* Input data *
---+---

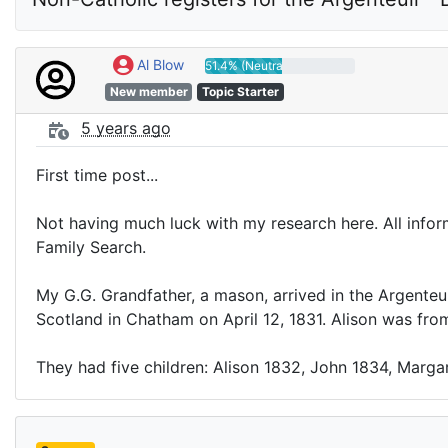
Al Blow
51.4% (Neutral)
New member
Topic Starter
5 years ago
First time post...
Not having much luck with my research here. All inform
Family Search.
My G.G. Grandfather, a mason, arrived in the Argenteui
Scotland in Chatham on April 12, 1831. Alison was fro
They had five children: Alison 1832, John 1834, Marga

---+---

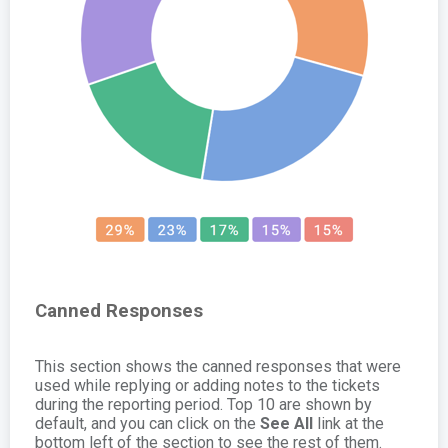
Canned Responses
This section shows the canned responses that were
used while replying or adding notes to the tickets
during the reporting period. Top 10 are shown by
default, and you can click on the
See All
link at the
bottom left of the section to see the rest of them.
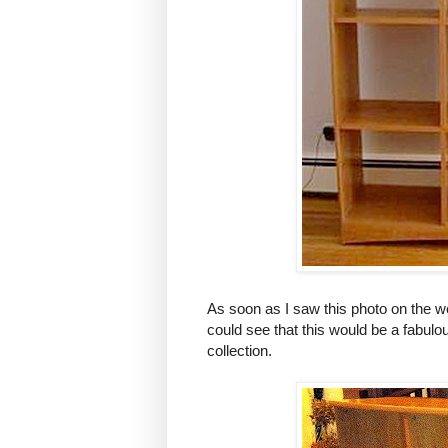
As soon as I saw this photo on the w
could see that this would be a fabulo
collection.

---+---

* Action item *
Your reply is to repeat, unchanged, the lines above running from the one with "Topic Starter" up to and including the one with "They had five".

* Expected answer *
Topic Starter
5 years ago
First time post...
Not having much luck with my research here. All inform
Family Search.
My G.G. Grandfather, a mason, arrived in the Argenteui
Scotland in Chatham on April 12, 1831. Alison was fro
They had five children: Alison 1832, John 1834, Marga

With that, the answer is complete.